Dans ces conditions, le tribunal juge que l’autorité

intimée a suffisamment tenu compte des antécédents et de l’utilité

professionnelle du recourant en fixant la durée du retrait à quatre mois, si

l’on considère que la gravité de l’ivresse et de l'infraction commise pouvait

justifier à elle seule un retrait d’une durée plus longue. La décision de

retrait du permis de quatre mois pour les catégories non professionnelles n’est

par conséquent pas disproportionnée par rapport à l’ensemble des circonstances

et doit dès lors être confirmée.

5.

Très subsidiairement, le recourant demande encore le

report de l'exécution de la mesure au 31 décembre 2006.

Conformément à la pratique de l'autorité intimée, la

décision de cette dernière, du 6 septembre 2005, impartissait un délai de six

mois (soit jusqu'au 5 mars 2006) pour le dépôt du permis de conduire du

recourant. En soi, cette décision était probablement conforme au principe de la

proportionnalité au moment où elle a été rendue. Force est toutefois de

constater qu'en raison de la durée de la procédure, le délai en question est

échu depuis longtemps et qu'il doit être fixé à nouveau. A cet égard, le rejet

du recours par le présent arrêt ne doit pas avoir pour effet de priver le

recourant de tout délai pour s'organiser en vue de l'exécution du solde de la

mesure, après déduction de la durée déjà subie, à savoir un mois et dix jours.

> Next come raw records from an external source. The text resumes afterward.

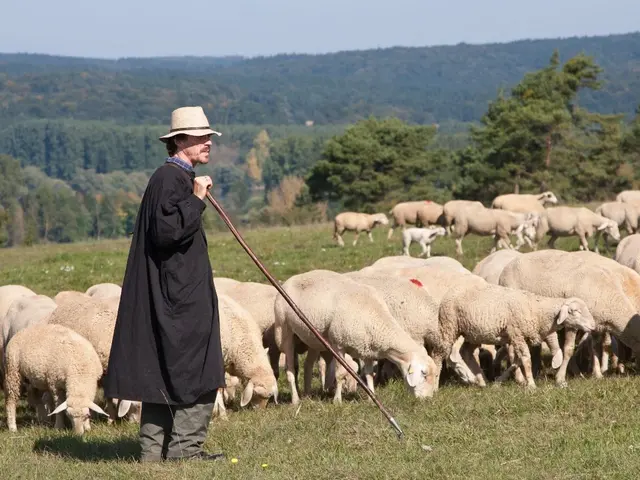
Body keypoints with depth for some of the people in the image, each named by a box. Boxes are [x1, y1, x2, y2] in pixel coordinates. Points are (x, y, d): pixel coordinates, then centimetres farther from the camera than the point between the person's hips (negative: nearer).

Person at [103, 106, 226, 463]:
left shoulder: (180, 179, 17)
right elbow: (167, 230, -25)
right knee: (196, 369, -8)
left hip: (177, 291, 11)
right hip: (179, 294, -11)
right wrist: (196, 200, -23)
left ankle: (155, 447, 13)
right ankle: (185, 445, -6)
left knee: (164, 372, 11)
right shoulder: (169, 179, -15)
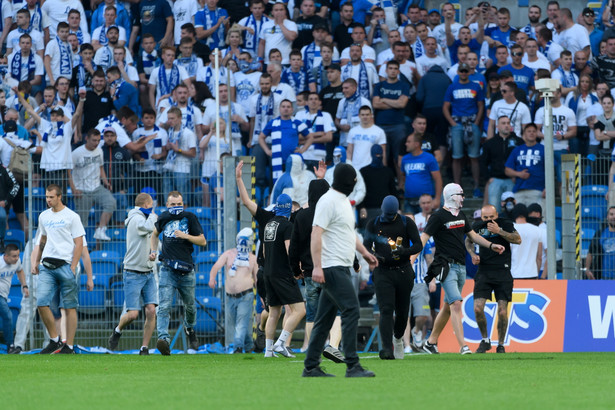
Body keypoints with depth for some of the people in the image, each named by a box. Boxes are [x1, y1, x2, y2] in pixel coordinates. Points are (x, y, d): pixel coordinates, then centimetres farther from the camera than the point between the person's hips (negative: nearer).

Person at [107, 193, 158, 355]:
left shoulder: (141, 219, 18)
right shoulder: (136, 219, -11)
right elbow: (148, 227, -30)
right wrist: (153, 215, -12)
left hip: (148, 273, 8)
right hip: (133, 273, -8)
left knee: (151, 311, -7)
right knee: (133, 314, -10)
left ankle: (144, 348, -1)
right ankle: (117, 331, 21)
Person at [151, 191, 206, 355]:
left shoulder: (189, 218, -1)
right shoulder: (164, 218, 6)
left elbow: (203, 241, -2)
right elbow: (155, 233, 27)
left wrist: (186, 236, -17)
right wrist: (153, 251, 12)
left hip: (186, 270, 0)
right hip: (167, 269, 0)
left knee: (189, 306, 16)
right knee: (164, 307, -17)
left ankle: (190, 328, 46)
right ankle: (163, 338, -27)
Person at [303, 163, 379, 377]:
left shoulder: (344, 200, 19)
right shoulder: (328, 201, -13)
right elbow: (316, 234, -19)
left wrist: (364, 252, 30)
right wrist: (317, 266, -26)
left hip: (341, 269, 10)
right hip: (332, 268, -10)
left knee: (324, 319, 11)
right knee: (351, 310, -15)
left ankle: (311, 367, 14)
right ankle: (352, 366, -16)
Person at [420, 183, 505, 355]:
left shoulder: (461, 216, 16)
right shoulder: (438, 216, -8)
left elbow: (473, 235, 28)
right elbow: (424, 238, -13)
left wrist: (491, 245, 17)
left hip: (460, 266, 8)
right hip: (447, 266, -8)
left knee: (448, 307, 12)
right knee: (456, 304, -17)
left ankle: (431, 342, 23)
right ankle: (463, 346, -23)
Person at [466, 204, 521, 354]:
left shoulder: (505, 224, -1)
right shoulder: (477, 226, 6)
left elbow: (518, 240, -13)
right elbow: (468, 241, 24)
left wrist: (499, 231, -20)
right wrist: (473, 254, 6)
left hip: (502, 273, -2)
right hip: (484, 272, 2)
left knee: (502, 311, -6)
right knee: (478, 308, -11)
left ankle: (501, 345, 10)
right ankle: (485, 340, 10)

Compte tenu de la date à laquelle le présent arrêt est notifié, l'octroi d'un délai

à la fin de l'année ne paraît finalement pas excessif pour permettre au

recourant de s'organiser. Il y a donc lieu, plus en raison de l'écoulement du

temps qu'à cause du bien fondé de la demande de délai, d'impartir au recourant

un délai au 1er janvier 2007 pour exécuter la décision attaquée.

6.

Au vu de ce qui précède, le recours est rejeté aux frais

du recourant. Il y a toutefois lieu d'accorder des dépens réduits au recourant

dès lors qu'il a obtenu gain de cause sur la question du retrait différencié.

Par ces motifs

le Tribunal administratif

arrête:

I.

Le recours est rejeté.

II.

La décision du Service des automobiles du 6 septembre

2005, modifiée par décision du 15 décembre 2005 en ce sens que la durée du

retrait de permis est limitée à trois mois pour la catégorie D, est confirmée.

Le délai imparti au recourant pour déposer son permis de conduire est fixé au 1er

janvier 2007.

III.

Un émolument de 600 francs est mis à la charge du

recourant.

IV.

Une somme de 300 francs est allouée au recourant à titre

de dépens partiels à la charge du Service des automobiles.

Lausanne, le 9 octobre 2006

Le président: La

greffière:

Le présent arrêt est communiqué aux destinataires de

l'avis d'envoi ci-joint.

Le présent arrêt peut faire l'objet, dans les trente

jours dès sa notification, d'un recours de droit administratif au Tribunal

fédéral. Le recours s'exerce conformément aux art. 103 ss de la loi fédérale

d'organisation judiciaire (RS 173.110).